Last night, we stayed up late eating vegan chili and not so vegan apple crisp with ice cream and playing games with Jenin (the young woman here to help one of our colleagues) and the trio.  After another failed attempt to get the trio on a boat out to Malaita yesterday, God placed a friend from their village in their path to help them make new arrangements.  We got them on a different boat early this morning so they can catch a truck and then catch a motor boat to arrive in the village late this afternoon.




Then we began a big motu party to inaugurate SITAG's new outdoor kitchen.  We had lots of help making cassava pudding.  Betsy and I went to Central Market yesterday and bought a big fish, and Rosina brought two huge bags of cassava this morning.  Solomon Islanders, Canadians, Australians, and Americans all worked side by side to prepare a feast to say "thanks" to our SITAG staff.  Rosina, Olivia, and Jenin scrape cassava...

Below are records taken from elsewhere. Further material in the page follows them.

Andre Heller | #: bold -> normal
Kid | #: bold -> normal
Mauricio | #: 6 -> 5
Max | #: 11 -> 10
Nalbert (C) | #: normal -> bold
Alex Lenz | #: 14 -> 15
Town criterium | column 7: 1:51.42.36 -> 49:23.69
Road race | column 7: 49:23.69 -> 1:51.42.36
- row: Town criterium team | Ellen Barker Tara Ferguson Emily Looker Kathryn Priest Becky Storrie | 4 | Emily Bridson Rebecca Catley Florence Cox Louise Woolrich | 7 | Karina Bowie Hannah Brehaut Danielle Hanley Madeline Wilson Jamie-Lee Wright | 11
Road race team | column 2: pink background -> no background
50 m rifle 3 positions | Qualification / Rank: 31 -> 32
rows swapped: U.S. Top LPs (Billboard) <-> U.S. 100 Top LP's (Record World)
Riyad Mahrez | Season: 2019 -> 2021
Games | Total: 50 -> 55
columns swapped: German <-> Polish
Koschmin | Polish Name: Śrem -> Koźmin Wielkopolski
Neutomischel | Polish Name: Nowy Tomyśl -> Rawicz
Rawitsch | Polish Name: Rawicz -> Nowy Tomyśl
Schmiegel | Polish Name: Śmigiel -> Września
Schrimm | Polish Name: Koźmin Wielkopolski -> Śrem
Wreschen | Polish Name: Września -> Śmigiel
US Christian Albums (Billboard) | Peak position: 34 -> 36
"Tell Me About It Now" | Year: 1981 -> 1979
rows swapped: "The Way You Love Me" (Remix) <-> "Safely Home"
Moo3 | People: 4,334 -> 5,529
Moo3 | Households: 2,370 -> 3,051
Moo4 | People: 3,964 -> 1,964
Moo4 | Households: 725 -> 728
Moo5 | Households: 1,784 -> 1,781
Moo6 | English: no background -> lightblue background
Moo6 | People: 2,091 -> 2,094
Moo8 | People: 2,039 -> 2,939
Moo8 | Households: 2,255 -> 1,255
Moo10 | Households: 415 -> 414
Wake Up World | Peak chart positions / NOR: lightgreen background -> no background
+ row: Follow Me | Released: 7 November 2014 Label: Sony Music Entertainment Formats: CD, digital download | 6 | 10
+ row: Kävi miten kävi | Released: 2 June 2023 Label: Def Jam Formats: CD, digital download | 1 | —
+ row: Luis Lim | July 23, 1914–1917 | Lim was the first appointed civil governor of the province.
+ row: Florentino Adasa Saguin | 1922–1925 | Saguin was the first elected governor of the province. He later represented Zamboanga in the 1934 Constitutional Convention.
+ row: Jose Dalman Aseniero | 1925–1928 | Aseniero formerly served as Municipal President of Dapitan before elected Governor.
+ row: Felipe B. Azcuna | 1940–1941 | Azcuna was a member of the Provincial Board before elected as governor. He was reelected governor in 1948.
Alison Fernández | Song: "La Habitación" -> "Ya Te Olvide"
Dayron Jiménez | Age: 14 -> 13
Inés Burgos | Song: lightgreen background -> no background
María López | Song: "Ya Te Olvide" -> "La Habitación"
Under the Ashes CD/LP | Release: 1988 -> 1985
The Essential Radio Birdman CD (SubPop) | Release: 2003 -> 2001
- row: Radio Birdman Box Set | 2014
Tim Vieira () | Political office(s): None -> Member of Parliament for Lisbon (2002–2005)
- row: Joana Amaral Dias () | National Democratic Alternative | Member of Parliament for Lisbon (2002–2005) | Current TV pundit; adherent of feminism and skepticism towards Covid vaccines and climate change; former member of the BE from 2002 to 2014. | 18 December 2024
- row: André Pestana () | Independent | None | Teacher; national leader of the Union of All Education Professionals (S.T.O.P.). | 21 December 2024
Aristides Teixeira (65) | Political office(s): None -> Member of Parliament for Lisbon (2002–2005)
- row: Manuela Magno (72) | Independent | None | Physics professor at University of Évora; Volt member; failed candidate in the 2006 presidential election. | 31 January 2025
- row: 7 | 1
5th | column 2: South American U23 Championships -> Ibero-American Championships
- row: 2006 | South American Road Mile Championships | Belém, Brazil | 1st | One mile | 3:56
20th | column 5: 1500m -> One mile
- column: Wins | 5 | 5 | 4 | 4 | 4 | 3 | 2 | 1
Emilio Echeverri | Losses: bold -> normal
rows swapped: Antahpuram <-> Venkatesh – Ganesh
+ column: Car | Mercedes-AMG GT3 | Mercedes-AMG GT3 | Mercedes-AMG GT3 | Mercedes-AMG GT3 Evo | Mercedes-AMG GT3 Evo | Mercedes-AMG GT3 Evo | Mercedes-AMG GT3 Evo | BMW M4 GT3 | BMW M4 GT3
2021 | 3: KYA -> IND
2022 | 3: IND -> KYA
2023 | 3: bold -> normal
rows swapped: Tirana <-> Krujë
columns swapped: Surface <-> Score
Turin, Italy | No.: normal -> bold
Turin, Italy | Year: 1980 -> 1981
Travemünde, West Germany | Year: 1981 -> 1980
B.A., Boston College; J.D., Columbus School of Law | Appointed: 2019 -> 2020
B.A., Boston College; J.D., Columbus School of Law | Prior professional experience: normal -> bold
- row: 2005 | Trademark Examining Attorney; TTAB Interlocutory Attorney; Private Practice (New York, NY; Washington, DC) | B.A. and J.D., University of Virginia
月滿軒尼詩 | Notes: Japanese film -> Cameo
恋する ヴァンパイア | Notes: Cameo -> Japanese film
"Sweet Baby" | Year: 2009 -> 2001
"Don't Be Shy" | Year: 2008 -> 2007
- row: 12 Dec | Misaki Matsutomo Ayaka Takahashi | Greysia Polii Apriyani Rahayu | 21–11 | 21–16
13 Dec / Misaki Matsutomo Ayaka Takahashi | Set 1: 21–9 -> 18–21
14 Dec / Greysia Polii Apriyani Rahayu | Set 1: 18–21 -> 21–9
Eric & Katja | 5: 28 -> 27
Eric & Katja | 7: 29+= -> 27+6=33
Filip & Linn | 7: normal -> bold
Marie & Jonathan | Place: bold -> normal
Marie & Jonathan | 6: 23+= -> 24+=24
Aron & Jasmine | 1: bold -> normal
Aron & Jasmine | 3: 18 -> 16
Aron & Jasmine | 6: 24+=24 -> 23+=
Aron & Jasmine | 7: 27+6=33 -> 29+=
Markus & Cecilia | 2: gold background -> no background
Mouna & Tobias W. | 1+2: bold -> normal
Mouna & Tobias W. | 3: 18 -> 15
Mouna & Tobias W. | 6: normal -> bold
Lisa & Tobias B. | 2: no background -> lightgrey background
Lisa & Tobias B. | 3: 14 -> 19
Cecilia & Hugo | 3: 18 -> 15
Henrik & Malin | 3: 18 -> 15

and one of the amazing Wycliffe Associates volunteers from Australia helps to scrape some more.


Betsy and a SITAG friend scrape even more cassava (we made LOTS of pudding).  I knew that the Solomons contained a large diversity of languages, but I didn't know that many different ways of making pudding existed, too!  Betsy showed us how to make cassava/banana pudding from her area of Malita, Freida showed us how to make balls of pudding like her Kwaio in-laws, and I showed the ladies how to make pudding like our friends in the Russell Islands.  I also learned that our Solomon friends like the burned edges of the pudding best, while we tend to like the softer middle of the pudding.


Even the kids helped a bunch.  By the end of the day, we were exhausted, but the fish and pudding feast tasted yummy and we got to say thank you to our many Solomon Islands' friends who keep SITAG running smoothly.